• _Directions_:
1. Answer these questions using the text:
(a) When the two numbers given to min compare equal, which one is selected for the result?
(b) What does the text give as the result of '1.00'.max(1.0)?
(c) What is the default pad character for overlay?
2. Reproduce word for word the part of the text from "returns the smaller" up to and including "for the result.".

• _Text_:
________________________________________

The comparison is effected using a numerical comparison with a
digits setting that is either nine or, if greater, the larger of the
number of digits in the mantissas of the two numbers (excluding
leading insignificant zeros).
The selected result is formatted by adding zero to the selected
number with a digits setting that is either nine or, if greater, the
number of digits in the mantissa of the number (excluding leading
insignificant zeros). Scientific notation is used, if necessary.
**Examples:**
0.max(1) ==1
'-1'.max(1) ==1
'+1'.max(-1) ==1
'1.0'.max(1.00) =='1.0'
'1.00'.max(1.0) =='1.00'
'123456700000'.max(1234567E+5) == '123456700000'
'1234567E+5'.max('123456700000') == '1.234567E+11'
min(number)
returns the smaller of *string* and *number*, which must both be
numbers. If they compare equal (that is, when subtracted, the result
is 0), then *string* is selected for the result.
The comparison is effected using a numerical comparison with a
digits setting that is either nine or, if greater, the larger of the
number of digits in the mantissas of the two numbers (excluding
leading insignificant zeros).
The selected result is formatted by adding zero to the selected
number with a digits setting that is either nine or, if greater, the
number of digits in the mantissa of the number (excluding leading
insignificant zeros). Scientific notation is used, if necessary.
**Examples:**
0.min(1) ==0
'-1'.min(1) =='-1'
'+1'.min(-1) =='-1'
'1.0'.min(1.00) =='1.0'
'1.00'.min(1.0) =='1.00'
'123456700000'.min(1234567E+5) == '123456700000'
'1234567E+5'.min('123456700000') == '1.234567E+11'
overlay(new [,n [,length [,pad]]])
overlays the string new, padded or truncated to length length, onto a copy of the target string starting at the nth character; the string with any overlays is returned. Overlays may extend beyond the end of the original string. If length is specified it must be a non-negative whole number. If n is greater than the length of the target string, padding is added before the new string also. The default pad character is a blank, and the default value for n is 1. n must be greater than 0. The default value for length is the length of new.

________________________________________

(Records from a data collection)
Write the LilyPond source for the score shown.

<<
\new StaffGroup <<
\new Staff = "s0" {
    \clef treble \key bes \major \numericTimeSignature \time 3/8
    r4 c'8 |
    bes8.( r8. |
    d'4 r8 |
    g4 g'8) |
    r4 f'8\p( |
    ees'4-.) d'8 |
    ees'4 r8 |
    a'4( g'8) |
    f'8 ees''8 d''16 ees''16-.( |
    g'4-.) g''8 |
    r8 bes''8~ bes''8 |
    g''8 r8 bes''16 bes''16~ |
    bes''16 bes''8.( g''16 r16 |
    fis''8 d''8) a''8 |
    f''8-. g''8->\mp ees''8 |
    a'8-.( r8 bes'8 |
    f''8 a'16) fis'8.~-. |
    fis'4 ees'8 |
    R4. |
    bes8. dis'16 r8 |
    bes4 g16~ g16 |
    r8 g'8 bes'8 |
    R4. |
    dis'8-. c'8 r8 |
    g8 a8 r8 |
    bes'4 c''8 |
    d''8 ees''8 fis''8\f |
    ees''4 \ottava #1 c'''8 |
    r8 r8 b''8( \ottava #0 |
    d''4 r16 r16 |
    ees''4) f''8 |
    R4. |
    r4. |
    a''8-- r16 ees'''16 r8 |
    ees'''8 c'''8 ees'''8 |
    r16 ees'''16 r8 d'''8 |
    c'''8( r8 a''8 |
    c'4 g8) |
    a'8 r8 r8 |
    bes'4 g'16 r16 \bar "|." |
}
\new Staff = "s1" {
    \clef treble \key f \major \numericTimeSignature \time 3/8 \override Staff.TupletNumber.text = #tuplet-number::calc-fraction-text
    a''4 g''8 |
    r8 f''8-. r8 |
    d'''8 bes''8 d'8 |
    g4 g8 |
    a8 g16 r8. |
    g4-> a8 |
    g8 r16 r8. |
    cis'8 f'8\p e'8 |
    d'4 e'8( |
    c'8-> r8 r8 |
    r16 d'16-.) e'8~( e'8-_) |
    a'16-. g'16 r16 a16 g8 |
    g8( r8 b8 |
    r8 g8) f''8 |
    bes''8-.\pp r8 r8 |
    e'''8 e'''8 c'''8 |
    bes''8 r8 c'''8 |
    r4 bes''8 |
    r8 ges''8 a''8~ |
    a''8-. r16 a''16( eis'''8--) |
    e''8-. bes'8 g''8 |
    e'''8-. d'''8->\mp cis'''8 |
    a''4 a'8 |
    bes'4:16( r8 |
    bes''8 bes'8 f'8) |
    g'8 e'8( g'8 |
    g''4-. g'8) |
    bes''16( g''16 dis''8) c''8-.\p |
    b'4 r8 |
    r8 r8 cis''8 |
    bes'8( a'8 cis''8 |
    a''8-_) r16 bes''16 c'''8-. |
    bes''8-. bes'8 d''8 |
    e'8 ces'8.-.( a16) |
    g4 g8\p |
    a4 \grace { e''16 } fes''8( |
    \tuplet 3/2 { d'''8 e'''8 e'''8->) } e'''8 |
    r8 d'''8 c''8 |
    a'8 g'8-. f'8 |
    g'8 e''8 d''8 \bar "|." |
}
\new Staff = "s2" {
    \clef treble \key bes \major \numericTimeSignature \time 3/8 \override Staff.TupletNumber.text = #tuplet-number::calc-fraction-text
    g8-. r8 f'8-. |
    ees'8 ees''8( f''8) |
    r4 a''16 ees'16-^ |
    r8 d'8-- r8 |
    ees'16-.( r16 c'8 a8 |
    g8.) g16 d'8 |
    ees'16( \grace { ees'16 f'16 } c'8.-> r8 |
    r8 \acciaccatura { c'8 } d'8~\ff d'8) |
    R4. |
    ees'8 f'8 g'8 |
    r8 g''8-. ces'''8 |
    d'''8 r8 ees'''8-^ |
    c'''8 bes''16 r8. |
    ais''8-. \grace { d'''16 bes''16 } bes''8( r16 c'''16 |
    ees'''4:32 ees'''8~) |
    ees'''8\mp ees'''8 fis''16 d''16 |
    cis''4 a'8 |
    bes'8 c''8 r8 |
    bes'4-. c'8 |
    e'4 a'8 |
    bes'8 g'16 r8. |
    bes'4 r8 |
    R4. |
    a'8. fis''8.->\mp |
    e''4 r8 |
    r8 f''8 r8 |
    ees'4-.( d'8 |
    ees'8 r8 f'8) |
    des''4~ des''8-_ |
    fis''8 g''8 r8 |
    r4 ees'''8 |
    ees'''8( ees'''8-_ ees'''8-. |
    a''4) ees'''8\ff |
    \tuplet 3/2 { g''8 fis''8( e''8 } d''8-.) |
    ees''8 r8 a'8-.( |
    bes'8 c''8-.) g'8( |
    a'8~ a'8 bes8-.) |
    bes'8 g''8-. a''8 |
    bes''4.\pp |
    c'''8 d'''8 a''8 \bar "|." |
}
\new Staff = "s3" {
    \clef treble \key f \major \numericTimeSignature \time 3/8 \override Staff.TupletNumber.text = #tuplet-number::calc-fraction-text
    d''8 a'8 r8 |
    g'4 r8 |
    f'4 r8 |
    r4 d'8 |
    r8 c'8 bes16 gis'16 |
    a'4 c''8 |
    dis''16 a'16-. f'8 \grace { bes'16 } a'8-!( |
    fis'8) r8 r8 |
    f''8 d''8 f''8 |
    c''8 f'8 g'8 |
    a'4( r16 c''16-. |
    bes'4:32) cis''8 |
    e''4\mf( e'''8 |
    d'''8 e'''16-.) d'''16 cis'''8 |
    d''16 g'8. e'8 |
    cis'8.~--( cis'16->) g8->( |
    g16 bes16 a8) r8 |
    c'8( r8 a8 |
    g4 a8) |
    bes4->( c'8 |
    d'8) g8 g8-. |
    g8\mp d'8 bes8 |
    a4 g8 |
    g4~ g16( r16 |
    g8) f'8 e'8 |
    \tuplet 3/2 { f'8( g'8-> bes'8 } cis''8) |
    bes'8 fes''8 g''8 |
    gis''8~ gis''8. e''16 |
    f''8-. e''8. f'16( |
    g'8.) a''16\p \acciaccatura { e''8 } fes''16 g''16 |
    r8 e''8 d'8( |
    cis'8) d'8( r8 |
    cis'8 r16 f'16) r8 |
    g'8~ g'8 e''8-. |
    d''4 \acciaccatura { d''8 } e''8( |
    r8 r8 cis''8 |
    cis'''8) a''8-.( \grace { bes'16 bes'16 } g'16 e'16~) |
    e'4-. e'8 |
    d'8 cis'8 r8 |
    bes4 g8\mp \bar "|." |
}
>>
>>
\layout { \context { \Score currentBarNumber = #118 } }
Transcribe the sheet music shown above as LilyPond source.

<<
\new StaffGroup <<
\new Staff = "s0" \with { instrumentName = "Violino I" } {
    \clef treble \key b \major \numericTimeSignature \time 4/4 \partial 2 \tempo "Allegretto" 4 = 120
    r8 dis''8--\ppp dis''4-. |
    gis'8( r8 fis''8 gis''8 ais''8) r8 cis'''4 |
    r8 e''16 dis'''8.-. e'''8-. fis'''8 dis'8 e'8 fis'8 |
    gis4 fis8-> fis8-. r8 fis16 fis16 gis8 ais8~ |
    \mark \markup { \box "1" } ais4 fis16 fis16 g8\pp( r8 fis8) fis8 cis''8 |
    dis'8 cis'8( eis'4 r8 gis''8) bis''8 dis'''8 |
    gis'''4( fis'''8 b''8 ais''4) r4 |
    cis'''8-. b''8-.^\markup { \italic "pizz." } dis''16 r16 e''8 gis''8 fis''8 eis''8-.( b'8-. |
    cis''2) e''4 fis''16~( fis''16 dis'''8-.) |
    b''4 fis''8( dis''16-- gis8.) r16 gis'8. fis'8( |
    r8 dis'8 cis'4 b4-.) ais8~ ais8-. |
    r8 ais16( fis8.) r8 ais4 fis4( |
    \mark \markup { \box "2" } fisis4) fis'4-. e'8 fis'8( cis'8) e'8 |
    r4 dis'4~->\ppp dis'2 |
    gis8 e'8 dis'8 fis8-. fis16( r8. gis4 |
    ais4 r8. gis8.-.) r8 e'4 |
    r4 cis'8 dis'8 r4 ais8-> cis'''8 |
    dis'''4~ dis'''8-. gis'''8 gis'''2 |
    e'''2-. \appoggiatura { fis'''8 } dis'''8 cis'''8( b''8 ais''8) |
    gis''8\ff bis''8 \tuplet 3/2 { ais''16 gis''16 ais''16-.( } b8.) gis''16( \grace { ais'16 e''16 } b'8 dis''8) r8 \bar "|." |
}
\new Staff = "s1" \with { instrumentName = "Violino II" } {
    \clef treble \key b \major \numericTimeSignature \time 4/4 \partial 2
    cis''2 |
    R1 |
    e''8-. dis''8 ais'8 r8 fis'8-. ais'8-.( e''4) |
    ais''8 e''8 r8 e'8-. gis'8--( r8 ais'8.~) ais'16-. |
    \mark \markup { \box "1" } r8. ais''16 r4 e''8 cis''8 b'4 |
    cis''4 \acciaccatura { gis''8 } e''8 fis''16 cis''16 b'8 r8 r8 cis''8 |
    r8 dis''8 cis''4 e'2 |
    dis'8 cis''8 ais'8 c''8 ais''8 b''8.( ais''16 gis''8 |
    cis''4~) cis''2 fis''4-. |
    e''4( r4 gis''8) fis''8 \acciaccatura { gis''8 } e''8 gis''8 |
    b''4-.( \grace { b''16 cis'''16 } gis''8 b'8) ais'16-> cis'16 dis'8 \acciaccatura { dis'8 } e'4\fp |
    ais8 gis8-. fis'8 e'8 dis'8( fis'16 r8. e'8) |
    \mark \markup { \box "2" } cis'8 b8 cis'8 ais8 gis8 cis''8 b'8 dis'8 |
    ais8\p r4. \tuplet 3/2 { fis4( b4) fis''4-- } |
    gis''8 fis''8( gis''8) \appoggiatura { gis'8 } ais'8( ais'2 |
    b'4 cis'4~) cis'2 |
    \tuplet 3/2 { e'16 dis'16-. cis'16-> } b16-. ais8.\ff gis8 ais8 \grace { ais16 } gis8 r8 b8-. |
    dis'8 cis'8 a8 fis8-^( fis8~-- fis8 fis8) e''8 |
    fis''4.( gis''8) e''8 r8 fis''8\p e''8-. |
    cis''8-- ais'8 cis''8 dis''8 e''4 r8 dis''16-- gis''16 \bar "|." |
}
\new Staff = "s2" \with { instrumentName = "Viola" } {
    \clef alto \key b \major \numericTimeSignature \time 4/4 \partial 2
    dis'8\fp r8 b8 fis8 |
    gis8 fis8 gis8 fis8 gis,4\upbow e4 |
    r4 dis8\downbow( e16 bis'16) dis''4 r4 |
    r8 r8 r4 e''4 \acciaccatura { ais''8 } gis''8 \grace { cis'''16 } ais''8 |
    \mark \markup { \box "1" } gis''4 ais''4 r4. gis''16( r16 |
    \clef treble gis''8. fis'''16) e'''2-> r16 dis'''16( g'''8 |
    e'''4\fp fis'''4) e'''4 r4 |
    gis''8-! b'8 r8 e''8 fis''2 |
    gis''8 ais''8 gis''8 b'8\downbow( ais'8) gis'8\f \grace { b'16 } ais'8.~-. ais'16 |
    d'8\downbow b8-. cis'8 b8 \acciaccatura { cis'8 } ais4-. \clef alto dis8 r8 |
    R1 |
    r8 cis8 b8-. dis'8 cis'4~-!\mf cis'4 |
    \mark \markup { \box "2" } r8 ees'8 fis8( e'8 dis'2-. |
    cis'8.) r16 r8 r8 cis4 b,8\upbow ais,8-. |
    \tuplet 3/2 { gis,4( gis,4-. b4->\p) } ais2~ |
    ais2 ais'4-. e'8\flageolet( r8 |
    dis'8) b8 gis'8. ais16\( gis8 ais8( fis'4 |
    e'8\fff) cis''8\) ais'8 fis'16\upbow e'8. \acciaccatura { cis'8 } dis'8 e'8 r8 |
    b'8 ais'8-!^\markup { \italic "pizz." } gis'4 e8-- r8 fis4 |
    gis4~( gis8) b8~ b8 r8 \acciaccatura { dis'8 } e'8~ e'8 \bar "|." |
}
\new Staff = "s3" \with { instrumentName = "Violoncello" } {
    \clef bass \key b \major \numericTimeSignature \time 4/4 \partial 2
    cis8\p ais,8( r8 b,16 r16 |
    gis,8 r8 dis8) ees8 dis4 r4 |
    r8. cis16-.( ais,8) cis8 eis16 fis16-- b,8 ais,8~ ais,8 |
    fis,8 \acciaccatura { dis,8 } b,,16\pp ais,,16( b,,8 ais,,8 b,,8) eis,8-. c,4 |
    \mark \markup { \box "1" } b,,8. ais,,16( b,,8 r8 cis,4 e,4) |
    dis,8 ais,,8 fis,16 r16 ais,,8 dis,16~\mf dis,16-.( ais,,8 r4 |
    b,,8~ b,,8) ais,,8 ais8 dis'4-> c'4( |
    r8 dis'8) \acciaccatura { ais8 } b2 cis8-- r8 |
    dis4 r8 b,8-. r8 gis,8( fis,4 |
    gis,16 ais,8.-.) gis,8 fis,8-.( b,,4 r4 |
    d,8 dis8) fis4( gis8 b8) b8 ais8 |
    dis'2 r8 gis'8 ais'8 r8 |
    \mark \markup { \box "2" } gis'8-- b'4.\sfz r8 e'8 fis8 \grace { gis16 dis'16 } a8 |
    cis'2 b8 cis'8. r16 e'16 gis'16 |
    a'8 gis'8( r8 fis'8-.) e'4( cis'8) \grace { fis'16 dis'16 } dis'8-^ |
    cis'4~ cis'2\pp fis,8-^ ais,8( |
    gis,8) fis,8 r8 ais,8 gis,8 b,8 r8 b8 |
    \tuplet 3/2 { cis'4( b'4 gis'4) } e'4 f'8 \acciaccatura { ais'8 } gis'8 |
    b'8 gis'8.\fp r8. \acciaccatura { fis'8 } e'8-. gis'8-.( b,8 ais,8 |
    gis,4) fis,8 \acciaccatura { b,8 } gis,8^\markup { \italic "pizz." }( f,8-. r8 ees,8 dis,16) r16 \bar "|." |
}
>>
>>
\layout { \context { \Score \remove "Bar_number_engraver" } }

________________________________________

• _Outputs by task_:
1.
(a) *string* is selected for the result.
(b) '1.00'
(c) A blank.

2.
returns the smaller of *string* and *number*, which must both be
numbers. If they compare equal (that is, when subtracted, the result
is 0), then *string* is selected for the result.